Conseil de Bank Al-Maghrib: les explications et analyses de Abdellatif Jouahri

Abdellatif Jouahri, wali de Bank Al-Maghrib.

Abdellatif Jouahri, wali de Bank Al-Maghrib, est revenu, à l’issue de la réunion du conseil de la banque, tenue mardi 25 juin à Rabat, sur plusieurs sujets d’actualité économique et financière. Voici les principaux points à retenir.

Le 27/06/2024 à 09h44

Lors de la conférence de presse qui a fait suite à la tenue mardi de la deuxième réunion trimestrielle du conseil de Bank Al-Maghrib (BAM) au titre de l’année 2024, le wali de la banque centrale, Abdellatif Jouahri, a été amené à aborder différentes questions d’actualité économique et financière.

Il s’agit notamment de la montée de l’extrême droite en Europe et son impact sur le Maroc au niveau économique, l’opportunité d’opérer actuellement le passage au taux de change flottant et enfin les nouveaux mécanismes de financement, dits innovants.

Ainsi, interrogé sur la montée de l’extrême droite en Europe et son effet économique sur le Maroc, Abdellatif Jouahri, tout en relativisant sa portée, a tout de même exprimé sa préoccupation quant à son impact sur les MRE et leurs transferts de fonds au Maroc.
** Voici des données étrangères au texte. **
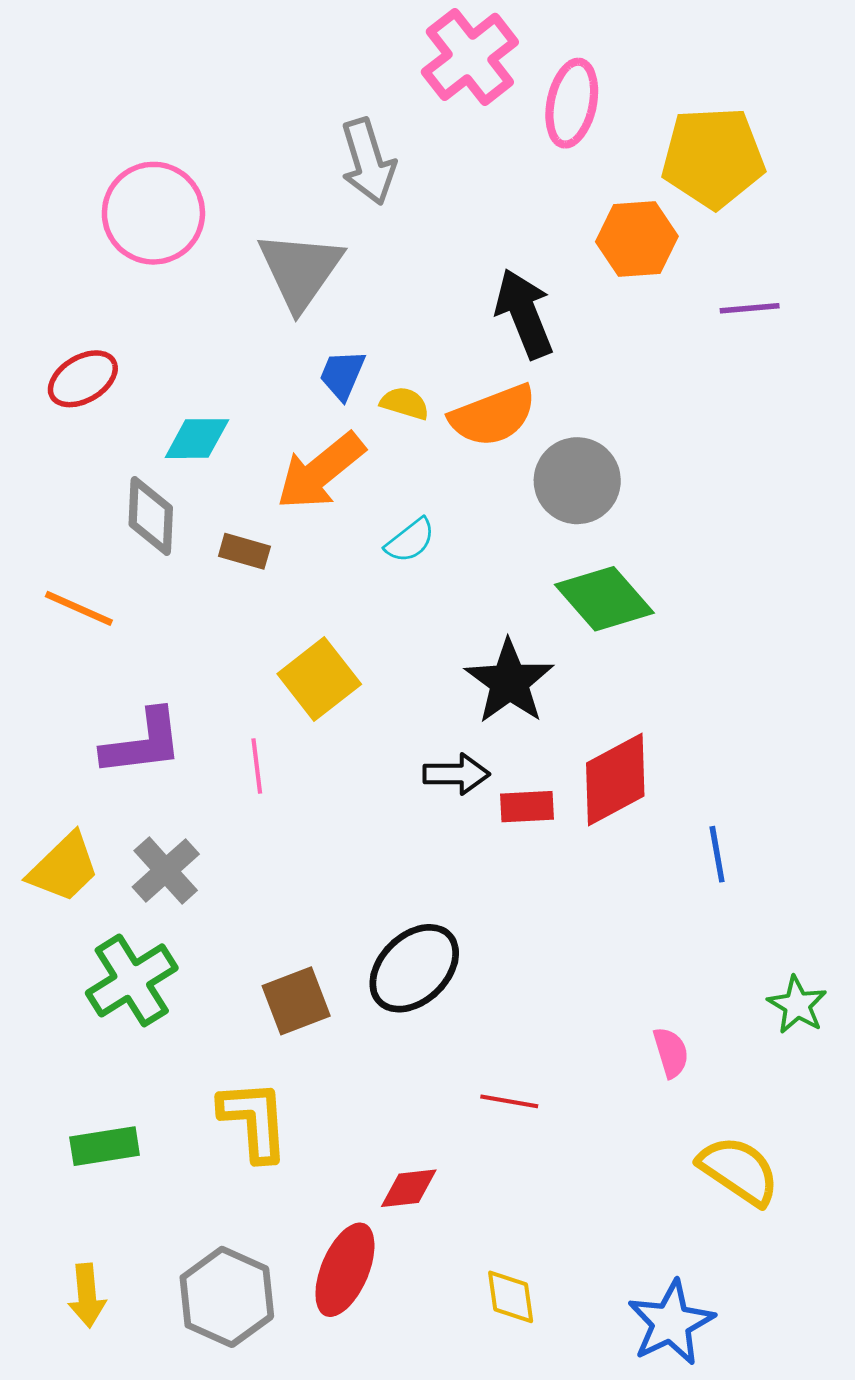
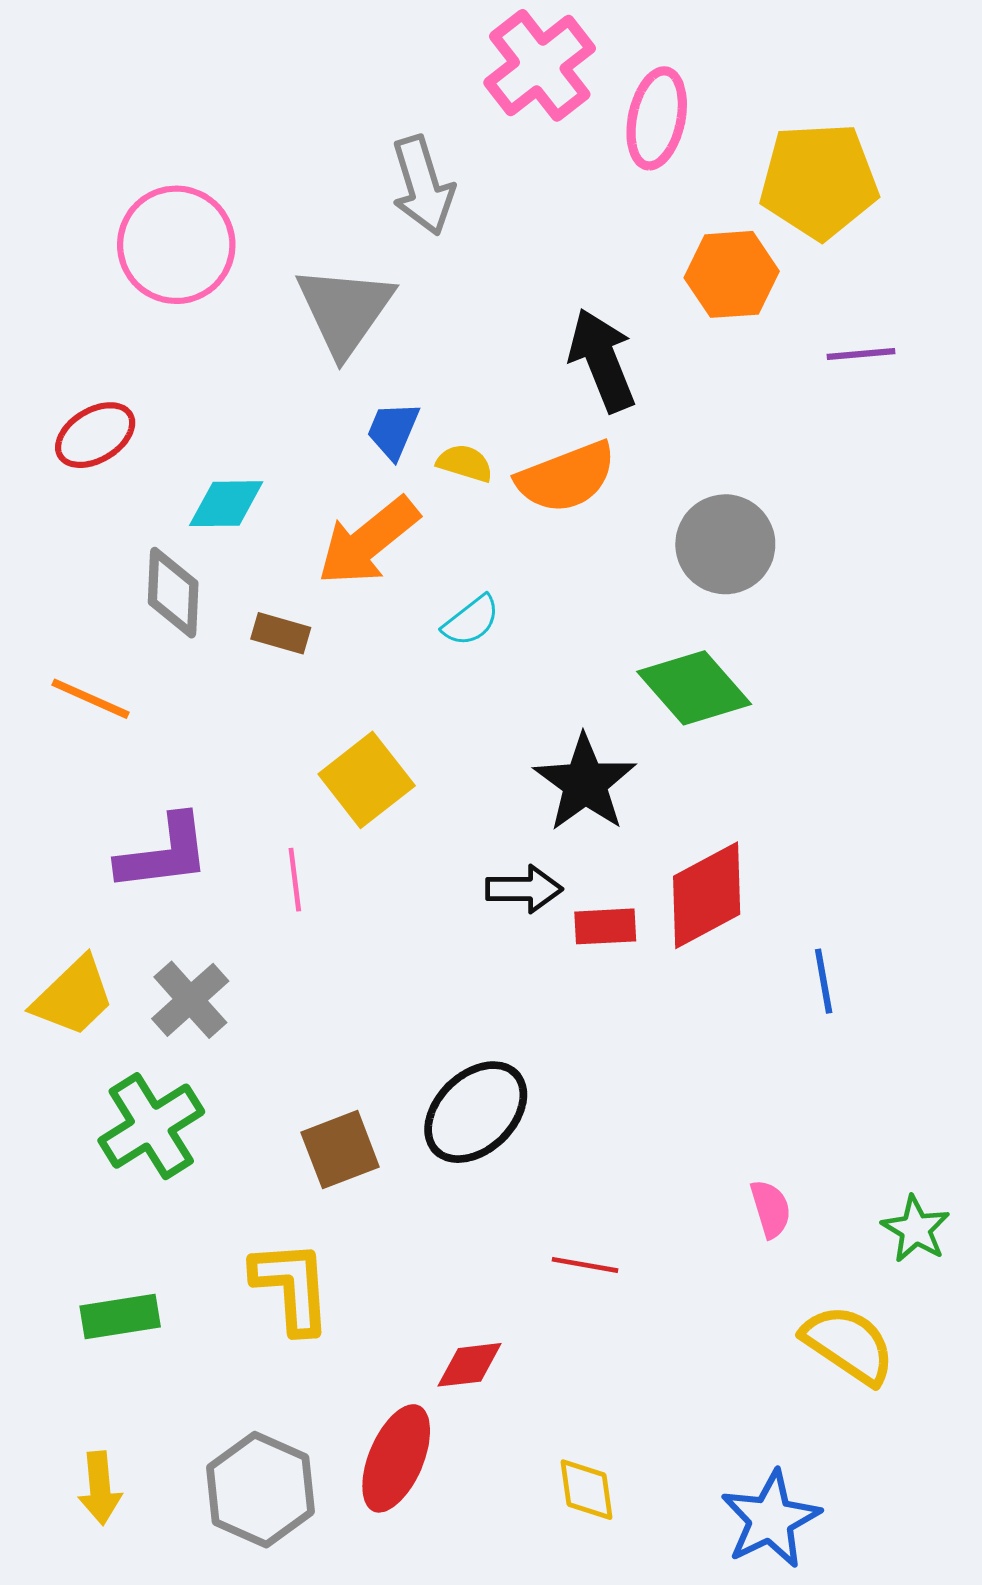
gray circle: (577, 481) -> (725, 544), moved
green star: (797, 1005) -> (916, 1229), moved

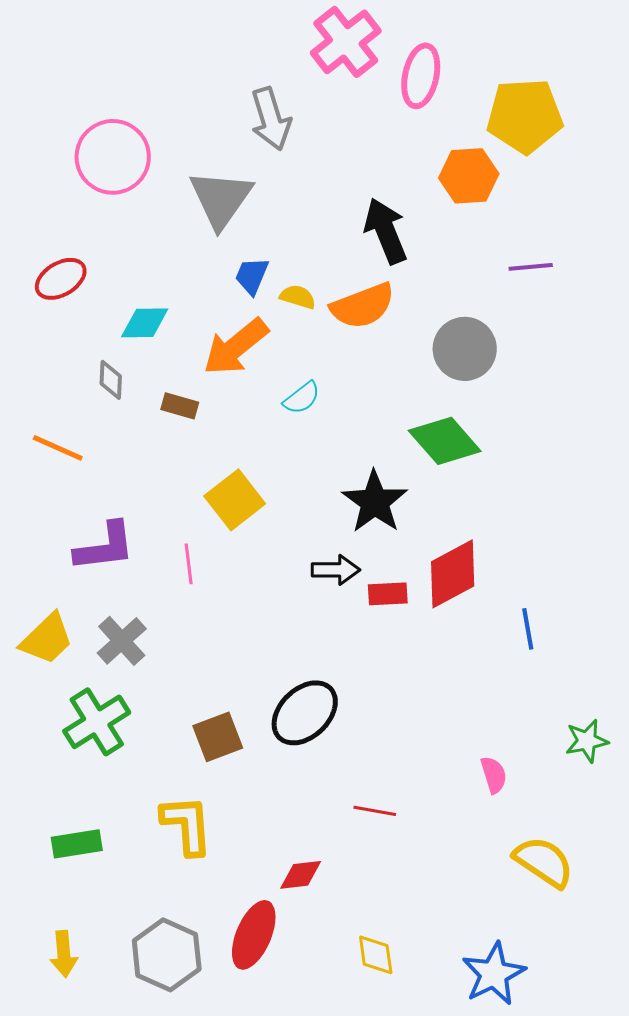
purple line: (861, 354) -> (531, 267), moved
gray diamond: (173, 593) -> (111, 380), size x0.7
green star: (916, 1229) -> (587, 741), moved, turned 30

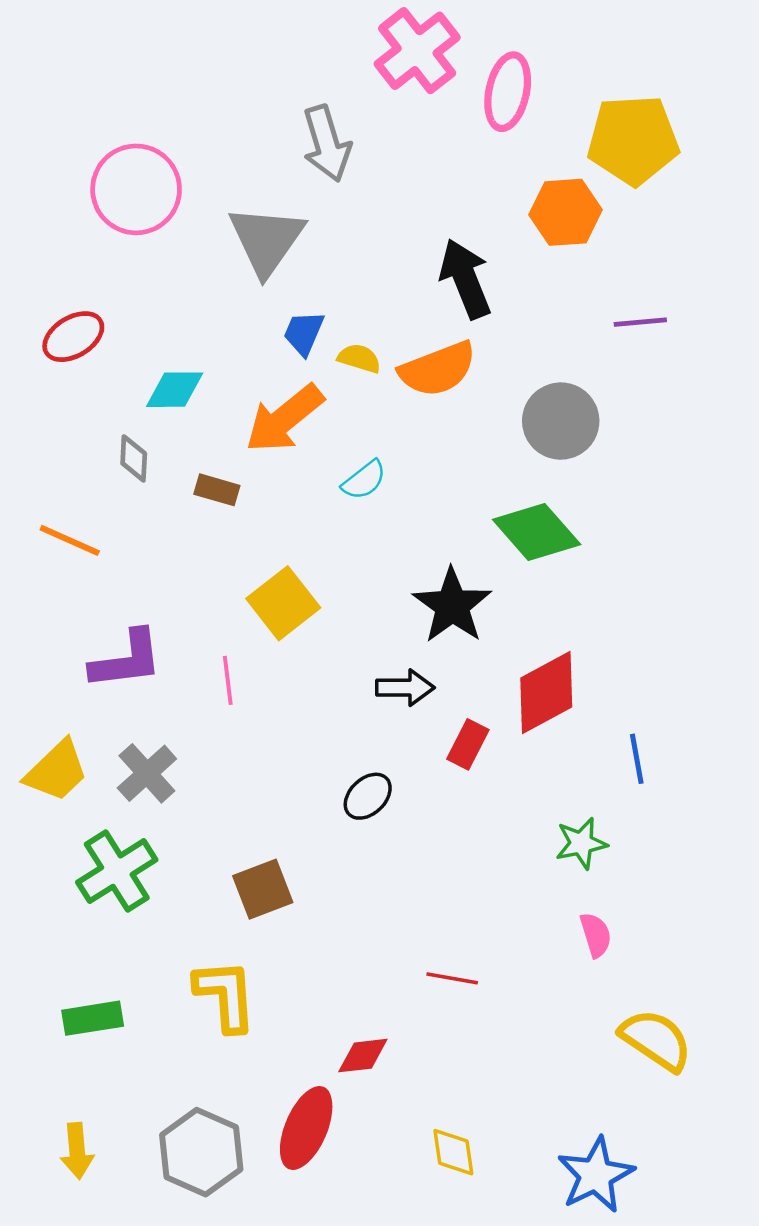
red rectangle: (388, 594) -> (468, 744), moved, turned -60
black ellipse: (305, 713) -> (368, 796), moved, size x0.6
green star: (587, 741) -> (581, 843), moved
Cette inquiétude a pour objet surtout l’interprétation et l’application d’une législation européenne adoptée au lendemain du Brexit qui vise à encadrer la présence et l’activité des banques non européennes sur le sol européen.

Les transferts des MRE à préserver

Le patron de la banque centrale a indiqué que des négociations très étroites sont en cours entre le Maroc et la commission européenne, mais également bilatéralement avec des pays européens, notamment la France, l’Espagne, l’Italie, la Belgique, la Hollande. Et ce, avec la participation de toutes les parties prenantes: le ministère des Affaires étrangères, celui de l’Économie et des Finances, BAM, les banques concernées.

«Pour nous, il y a des choses qui ne sont pas très claires sur le plan de la formulation», dans cette législation qui a été élaborée par la direction générale de la stabilité financière, des services financiers et de l’union des marchés des capitaux (FISMA), relevant de la commission européenne, et adoptée par le parlement européen, note le wali de BAM.

L’autre source d’inquiétude de Abdellatif Jouahri à ce sujet est que l’application de cette réglementation a été confiée aux structures nationales. De ce fait, elle peut être interprétée différemment d’un pays à l’autre. «Les discussions vont se poursuivre quel que soit le gouvernement élu», a-t-il souligné en parlant du cas des négociations avec la France.

Taux de change flottant: les TPME pas prêtes

Interrogé sur l’opportunité d’opérer actuellement le passage au taux de change flottant, le patron de la banque centrale a concédé qu’une bonne partie des conditions sont réunies. «Nous avons pas mal de feux verts», lance-t-il, citant notamment la soutenabilité budgétaire à moyen terme, le niveau des réserves de change, et le système bancaire résilient.

Toutefois, il reste, d’après Abdellatif Jouahri, un prérequis de taille qui l’empêche de franchir le pas. Il s’agit de la préparation des opérateurs à cette nouvelle étape, notamment les TPME.

Le passage au taux de change flottant peut donner lieu à un changement récurrent du taux directeur de la banque centrale et, par conséquent, des taux débiteurs. «Est-ce que les TPME sont en mesure elles-mêmes de s’adapter à cette nouvelle façon de faire, calculer leurs coûts, leurs prix?», s’interroge-t-il, affirmant qu’elles ne le sont pas.

Tout un travail de proximité est toujours en cours pour préparer et accompagner les opérateurs à ce passage, note-t-il, ajoutant que l’on revoit avec l’Office des changes toute la panoplie des couvertures des risques de change. «Tant qu’on n’a pas ça, j’hésiterai à faire le saut», conclut-il.

Les financements innovants à encadrer nécessairement

Lors de sa conférence de presse, le wali de de la banque centrale a été également amené à s’exprimer sur les financements innovants. À cet effet, il a insisté sur la nécessité d’une évaluation rigoureuse et un encadrement adéquat de ces nouveaux mécanismes de financement.

Et ce, pour trois raisons principales, indique-t-il. Premièrement, ces financements commencent à porter sur des montants importants.

Deuxièmement, ils sont inscrits comme des recettes courantes, ce qui ne pose pas de problème en soi, puisque le FMI les considère comme telles. Toutefois, ils seront ensuite inscrits dans les charges courantes, ce qui risque d’impacter l’équilibre budgétaire.

Troisièmement, ces financements innovants porteront préjudice à d’autres formes de financement, notamment les émissions des bons de trésor, surtout ces financements impliquent surtout les institutions d’épargne.

Pour Abdellatif Jouahri «il n’y a pas de raison» de ne pas encadrer les financements innovants au même titre que les privatisations, appelant à clarifier, entre autres, les cas où les repreneurs des actifs de l’État peuvent être propriétaires à la fin du mandat et ceux où ils ne le seront pas.